Остров сокровищ - стр. 4
Шейла рассказывала мне вслед, пока я подымался на второй этаж. Значит, капитан думал воспользоваться моим транспортом, а бдительный кургуар не дал, и больному старику пришлось тащиться полмили пешком.
Сослепу я проскочил свой номер и сунулся в чужую дверь, долго не мог сообразить, отчего она не открывается. Наконец попал к себе.
Что за дела? На пульте слежения ни огонька, экраны темны. Мой участок заповедника отключен.
Наощупь я потыкал клавиши, включил систему. Восьмой квадрат тревожно замигал – ярко-желтое пятно. Я повалился в кресло, сжал виски. Пока в глазах не прояснится, ехать нельзя – а когда доберусь до места, охотников уже и след простынет.
Кто выключил пульт? Мать расстаралась, не иначе. Слышала, как ссорились мы с Лайной, и вырубила сигнализацию, чтобы дать мне прийти в себя. Я скрипнул зубами от злости. Отцу она бы не посмела такое удружить.
Очевидно, Бонс догадался о ее выходке, включил в своем номере запасной пульт и дал себе труд подежурить. Он сам попросил, чтоб его поселили в номер с пультом слежения, и ему нравится мне помогать. Старый капитан на моей стороне. А остальные… Я не говорю о соседях, не говорю о Лайне; но даже мать втайне мечтает, чтоб я бросил это дело и не рисковал жизнью ради крикливых пучков разноцветных перьев. Один капитан понимает, что такое память и долг. И еще доктор Ливси. Но доктор влюблен в мою мать…
В дверь поскреблись.
– Джим?
Я не откликнулся; вошла мать, поставила что-то на стол. Я сидел, вперившись в расплывающиеся огни пульта.
– Коффи тебе принесла. – Она сзади положила руки мне на плечи. – Не сердись. Джим, право же.
О чем речь – о выключенном пульте или о сорвавшемся с языка «дважды Осененный»? Я уже не злился ни на что, однако промолчал. Мать наклонилась и потерлась щекой о мой висок. Золото волос пролилось мне на колени, но я не мог различить колечки на ее локонах. Когда в детстве отец учил меня считать, мы с ним набирали эти колечки на пальцы и складывали, отнимали, умножали, делили… Я отогнал щемящее воспоминание.
– Не переживай, – сказала мать, – все утрясется. Пей коффи и ложись. И выключи эту мигалку. Что расстраиваться зря?
Ее нежные пальцы коснулись моей щеки. Я отвернул голову, уклоняясь от ласки.
– Джим, прости, – проговорила она мягко.
– Проси прощения у Птицы.
Уязвленная, мать ушла. Нехорошо ее обижать, но мне надо было поскорей остаться одному.
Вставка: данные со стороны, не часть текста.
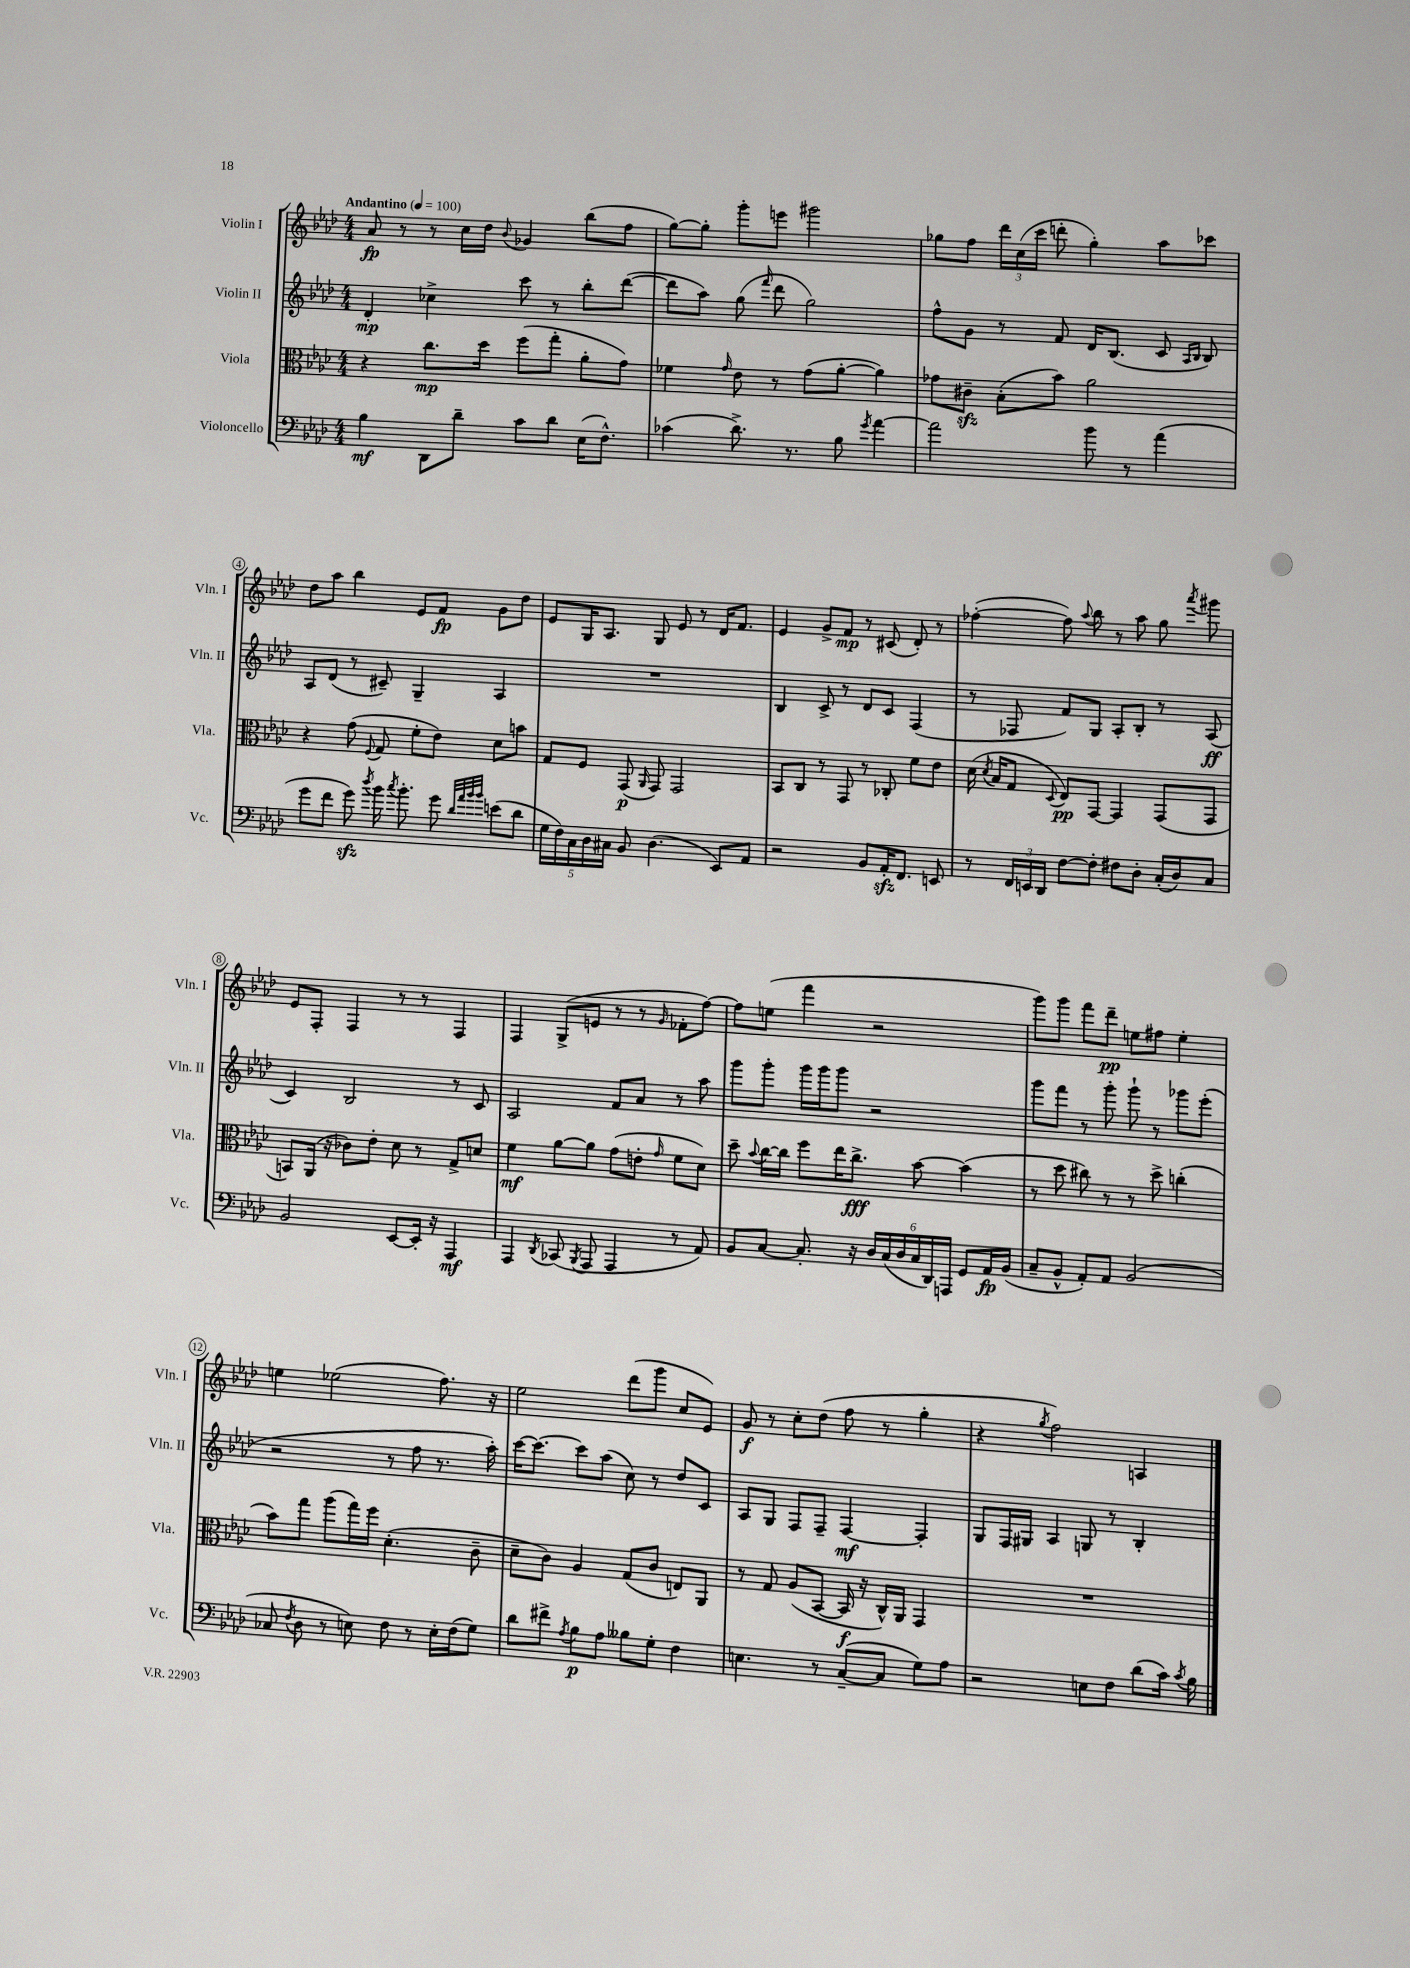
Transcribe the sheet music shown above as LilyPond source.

<<
\new StaffGroup <<
\new Staff = "s0" \with { instrumentName = "Violin I" shortInstrumentName = "Vln. I" } {
    \clef treble \key aes \major \numericTimeSignature \time 4/4 \tempo "Andantino" 4 = 100
    \autoBeamOff aes'8\fp r8 r8 c''16[ des''16] \appoggiatura { bes'8 } ges'4 bes''8[( f''8] |
    g''8[~) g''8]-. g'''8[-. e'''8] gis'''2 |
    ges''8[ f''8] \tuplet 3/2 { des'''16[ c''16( c'''16] } d'''8-. ges''4-.) aes''8[ ces'''8] |
    des''8[ aes''8] bes''4 ees'8[ f'8]\fp g'8[ des''8] |
    ees'8[ g16 aes8.] g8 ees'8 r8 des'16[ f'8.] |
    ees'4 g'8[-> f'8]\mp r8 cis'8( des'8-.) r8 |
    fes''4~-.( fes''8) \appoggiatura { aes''8 } bes''8 r8 aes''8 g''8 \acciaccatura { aes'''8 } gis'''8 |
    ees'8[ f8]-. f4 r8 r8 f4 |
    f4 g8[->( e'8] r8 r8 \grace { g'16 } fes'8[-. f''8]~) |
    f''8[ e''8]( f'''4 r2 |
    g'''8[) g'''8] f'''8[ des'''8]--\pp e''8[ fis''8] e''4-. |
    e''4 ees''2( f''8.) r16 |
    ees''2 des'''8[( g'''8] c''8[ ees'8]) |
    g'8\f r8 c''8[-. des''8]( f''8 r8 g''4-. |
    r4 \acciaccatura { g''8 } f''2) a4 \bar "|." |
}
\new Staff = "s1" \with { instrumentName = "Violin II" shortInstrumentName = "Vln. II" } {
    \clef treble \key aes \major \numericTimeSignature \time 4/4
    \autoBeamOff des'4-.\mp ces''4-> c'''8 r8 bes''8[-. des'''8]~( |
    des'''8[ aes''8]) g''8( \grace { f'''16 } des'''8 g''2) |
    f''8[-^ g'8] r8 f'8 des'16[ bes8.]( c'8 \grace { aes16[ bes16] } bes8) |
    aes8[ des'8]( r8 cis'8--) g4-- aes4 |
    R1 |
    bes4 c'8-> r8 des'8[ c'8] f4( |
    r8 fes8 f'8[) g8] aes8[-. bes8]-. r8 aes8\ff( |
    c'4) bes2 r8 c'8 |
    aes2 f'8[ aes'8] r8 aes''8 |
    g'''8[ g'''8]-. g'''16[ g'''16 g'''8] r2 |
    g'''8[ f'''8] r8 g'''8-. g'''8-! r8 ges'''8[ ees'''8]-.( |
    r2 r8 f''8 r8. aes''16-.) |
    c'''16[~ c'''8.]~ c'''8[ aes''8]( c''8) r8 des''8[ c'8] |
    aes8[ g8] f8[ f8]-- f4~\mf f4-. |
    g8[ f16 gis16] aes4 g8 r8 bes4-. \bar "|." |
}
\new Staff = "s2" \with { instrumentName = "Viola" shortInstrumentName = "Vla." } {
    \clef alto \key aes \major \numericTimeSignature \time 4/4
    \autoBeamOff r4 c''8.[\mp des''16] f''8[( g''8]-. aes'8[-. g'8]) |
    fes'4 \grace { g'16 } ees'8 r8 g'8[( aes'8]~-. aes'4) |
    ges'8[ cis'8]--\sfz bes8[-.( bes'8]) aes'2 |
    r4 g'8( \appoggiatura { f8 } g8 f'8[-. ees'8]) des'8[ b'8] |
    g8[ f8] g,8\p( \grace { aes,16 } g,8) g,2 |
    bes,8[ c8] r8 g,8 r8 ces8-. f'8[ ees'8] |
    des'16( \acciaccatura { des'8 } bes16[ g8] \appoggiatura { des8 } ees8[\pp) g,8]~ g,4 g,8[( g,8] |
    b,8[) aes,16]( r16 ces'8[) ees'8]-. des'8 r8 g8[-> d'8] |
    f'4\mf aes'8[~ aes'8] g'8[( e'8]-. \grace { g'16 } f'8[ des'8]) |
    des''8-- \appoggiatura { bes'8 } c''16[~ c''16] f''8[ ees''16 c''8.]->\fff bes'8~ bes'4( |
    r8 des''8 cis''8) r8 r8 des''8-> c''4-.( |
    bes'8[) g''8] aes''8[( g''16) f''16] des'4.-.( c'8-- |
    des'8[-- c'8]) aes4 g8[( c'8] e8[) aes,8] |
    r8 g8 aes8[( bes,8]~ bes,16\f r16 c16[-^) aes,16] g,4 |
    R1 \bar "|." |
}
\new Staff = "s3" \with { instrumentName = "Violoncello" shortInstrumentName = "Vc." } {
    \clef bass \key aes \major \numericTimeSignature \time 4/4
    \autoBeamOff bes4\mf des,8[ des'8]-- c'8[ des'8] ees16[( f8.]-^) |
    ces'4( des'8.->) r8. bes8 \acciaccatura { g'8 } aes'4~ |
    aes'2 bes'8 r8 aes'4( |
    g'8[ f'8] g'8\sfz) \acciaccatura { des''8 } bes'16 \acciaccatura { c''8 } bes'8.-. g'8 \grace { des'32[ aes'32 bes'32 bes'32] } e'8[( des'8] |
    \tuplet 5/4 { g16[ f16) c16 des16 cis16] } bes,8 des4.( ees,8[) aes,8] |
    r2 bes,8[ aes,16-.\sfz f,8.] e,8 |
    r8 \tuplet 3/2 { f,16[ e,16 des,16] } f8[~ f8]-. fis8[ des8]-. c16[-.( des16) c8] |
    bes,2 ees,8[~ ees,16]-. r16 aes,,4\mf |
    aes,,4 \acciaccatura { des,8 } ces,8( \acciaccatura { bes,,8 } aes,,8 aes,,4 r8 aes,8) |
    bes,8[ c8]~ c8.-. r16 \tuplet 6/4 { des16[ c16( des16 c16 des,16) a,,16] } g,8[ aes,16\fp bes,16]( |
    c8[-- bes,8]-^ aes,8[-.) aes,8] bes,2( |
    ces8 \acciaccatura { f8 } des8 r8 e8) f8 r8 e16[-. f16( g8]) |
    des'8[ fis'8]-> \acciaccatura { aes8 } bes8[\p aes8] beses8[ g8]-. f4 |
    e4. r8 c8[~--( c8] g8[) aes8] |
    r2 e8[ f8] des'8[( c'16]) \acciaccatura { c'8 } bes16 \bar "|." |
}
>>
>>
\layout { \context { \Score \override BarNumber.stencil = #(make-stencil-circler 0.1 0.3 ly:text-interface::print) } }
Коффи я пить не стал, а намочил в чашке салфетку и промыл глаза. Щипало до невозможности, однако зрение стало возвращаться быстрее.
Я мигом собрался. Браслет-передатчик да старый отцовский станнер – все, что взял. Передатчик тревожно попискивал, и на табло моргал огонек – дублировался сигнал с большого пульта. Я запер дверь и через окно спальни выбрался наружу, оказавшись с торцевой стороны здания.